What you will do:
The data below should be printed in full, exactly, and without any of its images.

Task input:
****
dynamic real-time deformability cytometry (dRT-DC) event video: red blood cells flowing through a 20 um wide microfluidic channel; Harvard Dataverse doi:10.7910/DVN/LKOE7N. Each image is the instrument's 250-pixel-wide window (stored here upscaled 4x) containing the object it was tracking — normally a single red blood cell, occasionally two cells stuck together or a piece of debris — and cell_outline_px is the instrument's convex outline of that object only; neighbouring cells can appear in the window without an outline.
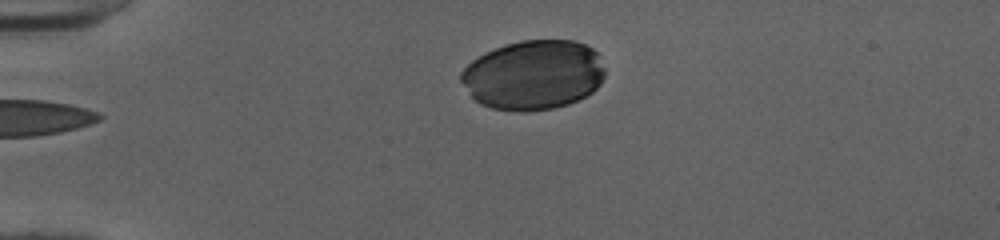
{"species": "human", "species_latin": "Homo sapiens", "temperature_condition": "cold", "stored_images_in_passage": 33, "camera_frame_rate_fps": 3000, "um_per_image_px": 0.085, "donor": {"sex": "female"}, "frame": {"image": 1, "passage_image": 1, "time_ms": 0.0, "image_size_px": [1000, 240], "cell_outline_px": [[604, 76], [600, 84], [592, 92], [568, 104], [552, 108], [524, 112], [516, 112], [492, 108], [480, 104], [472, 96], [460, 80], [460, 72], [472, 60], [504, 44], [520, 40], [576, 40], [592, 48], [596, 52], [604, 68]], "centroid_in_image_um": [45.34, 6.37], "position_along_channel_um": 39.7, "area_um2": 58.26}}
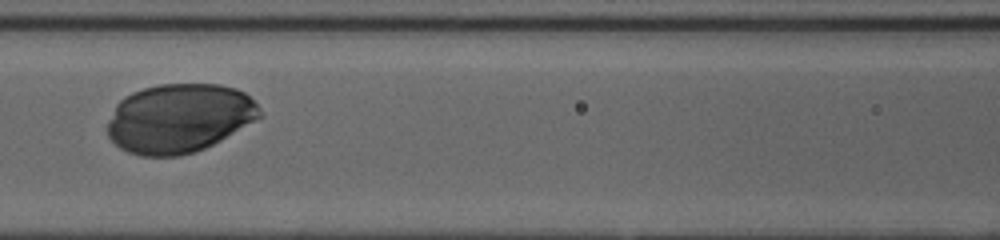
{"frame": {"image": 2, "passage_image": 13, "time_ms": 4.0, "image_size_px": [1000, 240], "cell_outline_px": [[264, 116], [220, 140], [196, 152], [180, 156], [140, 156], [128, 152], [120, 148], [108, 136], [108, 120], [116, 104], [124, 96], [132, 92], [144, 88], [160, 84], [220, 84], [236, 88], [244, 92], [260, 108]], "centroid_in_image_um": [15.23, 10.05], "position_along_channel_um": 151.4, "area_um2": 61.44}}
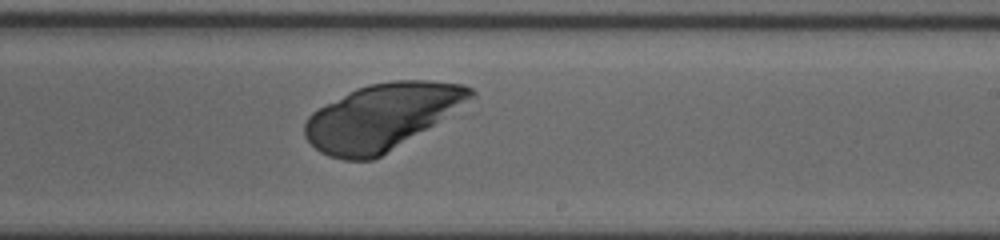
{"frame": {"image": 3, "passage_image": 21, "time_ms": 6.667, "image_size_px": [1000, 240], "cell_outline_px": [[476, 96], [432, 124], [380, 156], [372, 160], [344, 160], [328, 156], [320, 152], [304, 136], [304, 124], [308, 116], [312, 112], [348, 92], [356, 88], [368, 84], [392, 80], [428, 80], [464, 84], [472, 88], [476, 92]], "centroid_in_image_um": [32.41, 9.91], "position_along_channel_um": 256.6, "area_um2": 63.0}}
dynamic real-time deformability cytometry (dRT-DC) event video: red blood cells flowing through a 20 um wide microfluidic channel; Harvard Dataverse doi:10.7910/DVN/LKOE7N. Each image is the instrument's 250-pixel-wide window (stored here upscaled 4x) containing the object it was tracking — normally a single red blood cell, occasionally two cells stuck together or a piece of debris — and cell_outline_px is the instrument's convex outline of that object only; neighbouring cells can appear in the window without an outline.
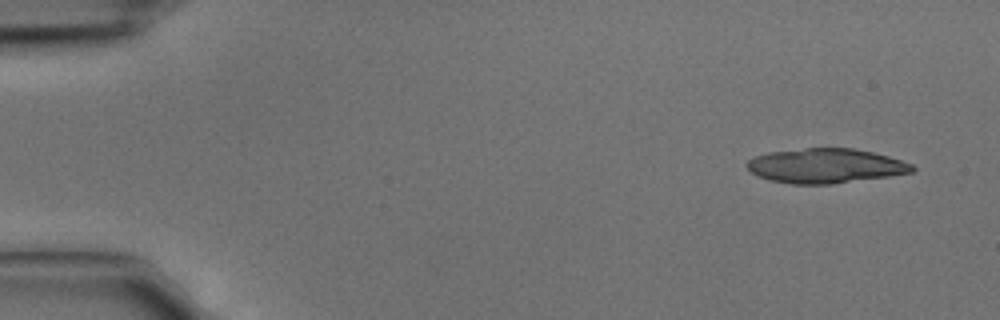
{"species": "common noctule bat (a hibernating species)", "species_latin": "Nyctalus noctula", "temperature_condition": "cold", "stored_images_in_passage": 3, "camera_frame_rate_fps": 3000, "um_per_image_px": 0.085, "animal": {"sex": "male", "body_mass_g": 15.6}, "frame": {"image": 1, "passage_image": 1, "time_ms": 0.0, "image_size_px": [1000, 320], "cell_outline_px": [[916, 168], [912, 172], [888, 176], [828, 184], [792, 184], [768, 180], [752, 172], [744, 164], [748, 160], [756, 156], [768, 152], [804, 148], [852, 148], [872, 152], [888, 156], [912, 164]], "centroid_in_image_um": [70.14, 14.09], "position_along_channel_um": 14.9, "area_um2": 33.06}}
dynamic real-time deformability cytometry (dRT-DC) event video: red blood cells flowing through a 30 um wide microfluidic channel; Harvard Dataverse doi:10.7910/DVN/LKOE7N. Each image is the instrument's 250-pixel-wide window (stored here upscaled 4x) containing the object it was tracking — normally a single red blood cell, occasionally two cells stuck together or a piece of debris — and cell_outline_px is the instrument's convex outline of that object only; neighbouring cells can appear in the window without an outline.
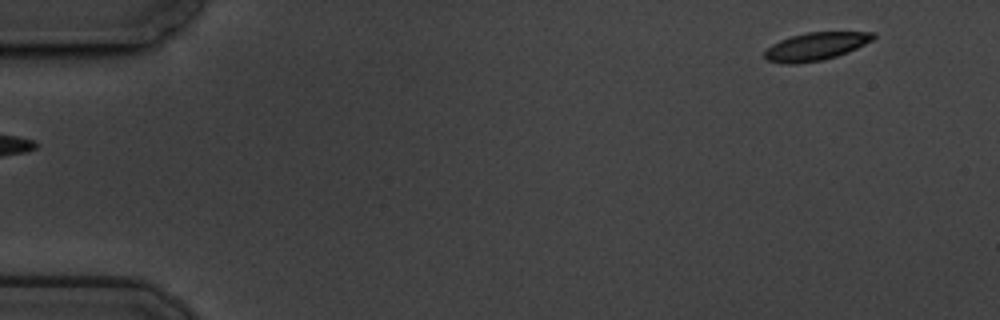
{"species": "common noctule bat (a hibernating species)", "species_latin": "Nyctalus noctula", "temperature_condition": "cold", "stored_images_in_passage": 57, "camera_frame_rate_fps": 3000, "um_per_image_px": 0.085, "animal": {"sex": "male", "body_mass_g": 19.5, "forearm_length_mm": 54.6}, "frame": {"image": 1, "passage_image": 1, "time_ms": 0.0, "image_size_px": [1000, 320], "cell_outline_px": [[876, 36], [872, 40], [848, 52], [836, 56], [820, 60], [796, 64], [784, 64], [768, 60], [764, 56], [764, 52], [772, 44], [780, 40], [804, 32], [876, 32]], "centroid_in_image_um": [69.33, 3.94], "position_along_channel_um": 15.7, "area_um2": 17.51}}
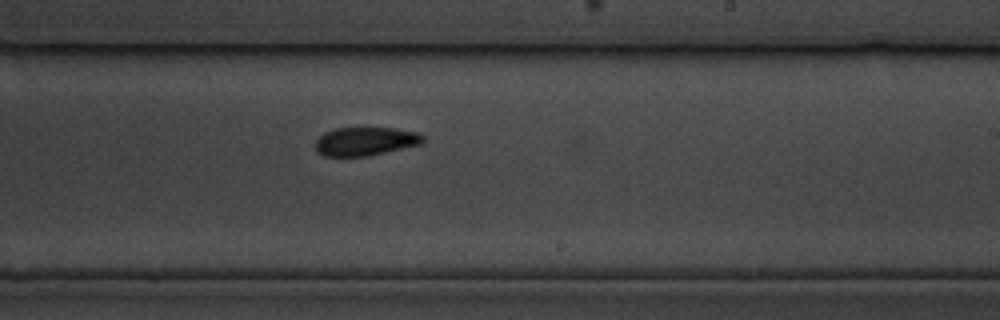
{"frame": {"image": 2, "passage_image": 33, "time_ms": 10.667, "image_size_px": [1000, 320], "cell_outline_px": [[424, 140], [420, 144], [368, 156], [324, 156], [316, 152], [316, 140], [324, 132], [336, 128], [396, 128], [420, 132], [424, 136]], "centroid_in_image_um": [31.06, 12.0], "position_along_channel_um": 257.9, "area_um2": 17.92}}
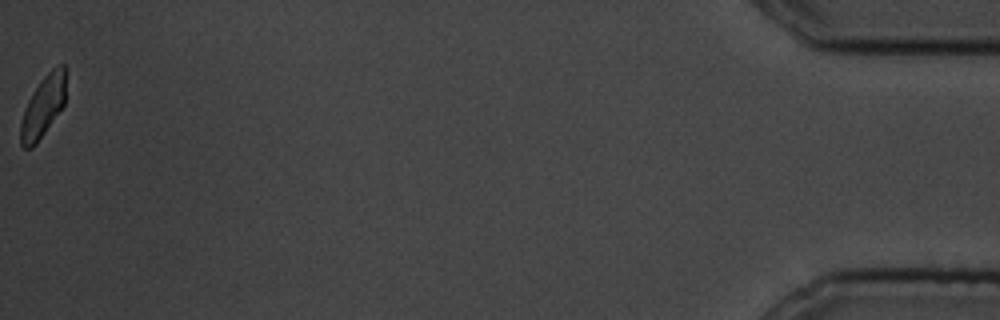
{"frame": {"image": 3, "passage_image": 57, "time_ms": 18.667, "image_size_px": [1000, 320], "cell_outline_px": [[64, 104], [36, 144], [32, 148], [24, 148], [20, 144], [20, 124], [24, 108], [32, 92], [40, 80], [56, 64], [64, 64]], "centroid_in_image_um": [3.62, 9.06], "position_along_channel_um": 431.6, "area_um2": 15.95}, "authors_computed_cell_mechanics": {"area_um2": 18.3804, "velocity_mm_per_s": 3.3289, "shape_relaxation_time_tau1_ms": 3.5475, "shape_relaxation_time_tau2_ms": 5.6415, "deformation_change_tau1": 0.108, "deformation_change_tau2": 0.0805}}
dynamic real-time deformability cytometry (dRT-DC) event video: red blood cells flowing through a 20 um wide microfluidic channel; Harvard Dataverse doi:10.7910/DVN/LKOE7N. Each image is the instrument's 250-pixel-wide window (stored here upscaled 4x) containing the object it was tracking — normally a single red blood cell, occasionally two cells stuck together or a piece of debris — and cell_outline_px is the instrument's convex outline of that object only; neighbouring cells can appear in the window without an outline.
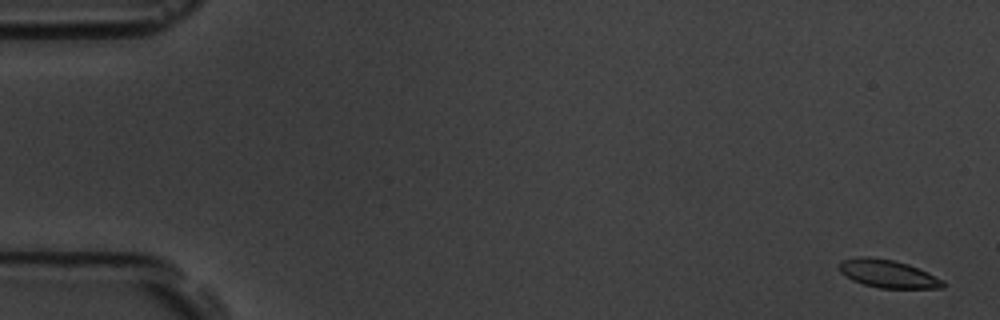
{"species": "common noctule bat (a hibernating species)", "species_latin": "Nyctalus noctula", "temperature_condition": "room temperature", "stored_images_in_passage": 28, "camera_frame_rate_fps": 3000, "um_per_image_px": 0.085, "animal": {"sex": "male", "body_mass_g": 19.5, "forearm_length_mm": 54.6}, "frame": {"image": 1, "passage_image": 2, "time_ms": 0.333, "image_size_px": [1000, 320], "cell_outline_px": [[944, 288], [880, 288], [864, 284], [852, 280], [840, 272], [840, 260], [860, 256], [868, 256], [892, 260], [908, 264], [944, 280]], "centroid_in_image_um": [75.45, 23.26], "position_along_channel_um": 9.5, "area_um2": 16.76}}
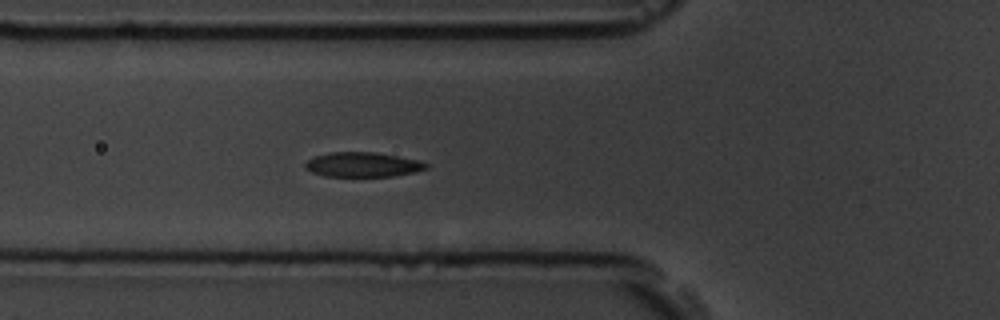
****
The reply:
dynamic real-time deformability cytometry (dRT-DC) event video: red blood cells flowing through a 20 um wide microfluidic channel; Harvard Dataverse doi:10.7910/DVN/LKOE7N. Each image is the instrument's 250-pixel-wide window (stored here upscaled 4x) containing the object it was tracking — normally a single red blood cell, occasionally two cells stuck together or a piece of debris — and cell_outline_px is the instrument's convex outline of that object only; neighbouring cells can appear in the window without an outline.
{"species": "human", "species_latin": "Homo sapiens", "temperature_condition": "cold", "stored_images_in_passage": 33, "camera_frame_rate_fps": 3000, "um_per_image_px": 0.085, "donor": {"sex": "female"}, "frame": {"image": 1, "passage_image": 1, "time_ms": 0.0, "image_size_px": [1000, 240], "cell_outline_px": [[604, 76], [600, 84], [592, 92], [568, 104], [552, 108], [524, 112], [516, 112], [492, 108], [480, 104], [472, 96], [460, 80], [460, 72], [472, 60], [504, 44], [520, 40], [576, 40], [592, 48], [596, 52], [604, 68]], "centroid_in_image_um": [45.34, 6.37], "position_along_channel_um": 39.7, "area_um2": 58.26}}
{"frame": {"image": 2, "passage_image": 13, "time_ms": 4.0, "image_size_px": [1000, 240], "cell_outline_px": [[264, 116], [220, 140], [196, 152], [180, 156], [140, 156], [128, 152], [120, 148], [108, 136], [108, 120], [116, 104], [124, 96], [132, 92], [144, 88], [160, 84], [220, 84], [236, 88], [244, 92], [260, 108]], "centroid_in_image_um": [15.23, 10.05], "position_along_channel_um": 151.4, "area_um2": 61.44}}
{"frame": {"image": 3, "passage_image": 21, "time_ms": 6.667, "image_size_px": [1000, 240], "cell_outline_px": [[476, 96], [432, 124], [380, 156], [372, 160], [344, 160], [328, 156], [320, 152], [304, 136], [304, 124], [308, 116], [312, 112], [348, 92], [356, 88], [368, 84], [392, 80], [428, 80], [464, 84], [472, 88], [476, 92]], "centroid_in_image_um": [32.41, 9.91], "position_along_channel_um": 256.6, "area_um2": 63.0}}
dynamic real-time deformability cytometry (dRT-DC) event video: red blood cells flowing through a 20 um wide microfluidic channel; Harvard Dataverse doi:10.7910/DVN/LKOE7N. Each image is the instrument's 250-pixel-wide window (stored here upscaled 4x) containing the object it was tracking — normally a single red blood cell, occasionally two cells stuck together or a piece of debris — and cell_outline_px is the instrument's convex outline of that object only; neighbouring cells can appear in the window without an outline.
{"species": "common noctule bat (a hibernating species)", "species_latin": "Nyctalus noctula", "temperature_condition": "cold", "stored_images_in_passage": 3, "camera_frame_rate_fps": 3000, "um_per_image_px": 0.085, "animal": {"sex": "male", "body_mass_g": 15.6}, "frame": {"image": 1, "passage_image": 1, "time_ms": 0.0, "image_size_px": [1000, 320], "cell_outline_px": [[916, 168], [912, 172], [888, 176], [828, 184], [792, 184], [768, 180], [752, 172], [744, 164], [748, 160], [756, 156], [768, 152], [804, 148], [852, 148], [872, 152], [888, 156], [912, 164]], "centroid_in_image_um": [70.14, 14.09], "position_along_channel_um": 14.9, "area_um2": 33.06}}
dynamic real-time deformability cytometry (dRT-DC) event video: red blood cells flowing through a 30 um wide microfluidic channel; Harvard Dataverse doi:10.7910/DVN/LKOE7N. Each image is the instrument's 250-pixel-wide window (stored here upscaled 4x) containing the object it was tracking — normally a single red blood cell, occasionally two cells stuck together or a piece of debris — and cell_outline_px is the instrument's convex outline of that object only; neighbouring cells can appear in the window without an outline.
{"species": "common noctule bat (a hibernating species)", "species_latin": "Nyctalus noctula", "temperature_condition": "cold", "stored_images_in_passage": 57, "camera_frame_rate_fps": 3000, "um_per_image_px": 0.085, "animal": {"sex": "male", "body_mass_g": 19.5, "forearm_length_mm": 54.6}, "frame": {"image": 1, "passage_image": 1, "time_ms": 0.0, "image_size_px": [1000, 320], "cell_outline_px": [[876, 36], [872, 40], [848, 52], [836, 56], [820, 60], [796, 64], [784, 64], [768, 60], [764, 56], [764, 52], [772, 44], [780, 40], [804, 32], [876, 32]], "centroid_in_image_um": [69.33, 3.94], "position_along_channel_um": 15.7, "area_um2": 17.51}}
{"frame": {"image": 2, "passage_image": 33, "time_ms": 10.667, "image_size_px": [1000, 320], "cell_outline_px": [[424, 140], [420, 144], [368, 156], [324, 156], [316, 152], [316, 140], [324, 132], [336, 128], [396, 128], [420, 132], [424, 136]], "centroid_in_image_um": [31.06, 12.0], "position_along_channel_um": 257.9, "area_um2": 17.92}}
{"frame": {"image": 3, "passage_image": 57, "time_ms": 18.667, "image_size_px": [1000, 320], "cell_outline_px": [[64, 104], [36, 144], [32, 148], [24, 148], [20, 144], [20, 124], [24, 108], [32, 92], [40, 80], [56, 64], [64, 64]], "centroid_in_image_um": [3.62, 9.06], "position_along_channel_um": 431.6, "area_um2": 15.95}, "authors_computed_cell_mechanics": {"area_um2": 18.3804, "velocity_mm_per_s": 3.3289, "shape_relaxation_time_tau1_ms": 3.5475, "shape_relaxation_time_tau2_ms": 5.6415, "deformation_change_tau1": 0.108, "deformation_change_tau2": 0.0805}}
dynamic real-time deformability cytometry (dRT-DC) event video: red blood cells flowing through a 20 um wide microfluidic channel; Harvard Dataverse doi:10.7910/DVN/LKOE7N. Each image is the instrument's 250-pixel-wide window (stored here upscaled 4x) containing the object it was tracking — normally a single red blood cell, occasionally two cells stuck together or a piece of debris — and cell_outline_px is the instrument's convex outline of that object only; neighbouring cells can appear in the window without an outline.
{"species": "common noctule bat (a hibernating species)", "species_latin": "Nyctalus noctula", "temperature_condition": "room temperature", "stored_images_in_passage": 28, "camera_frame_rate_fps": 3000, "um_per_image_px": 0.085, "animal": {"sex": "male", "body_mass_g": 19.5, "forearm_length_mm": 54.6}, "frame": {"image": 1, "passage_image": 2, "time_ms": 0.333, "image_size_px": [1000, 320], "cell_outline_px": [[944, 288], [880, 288], [864, 284], [852, 280], [840, 272], [840, 260], [860, 256], [868, 256], [892, 260], [908, 264], [944, 280]], "centroid_in_image_um": [75.45, 23.26], "position_along_channel_um": 9.5, "area_um2": 16.76}}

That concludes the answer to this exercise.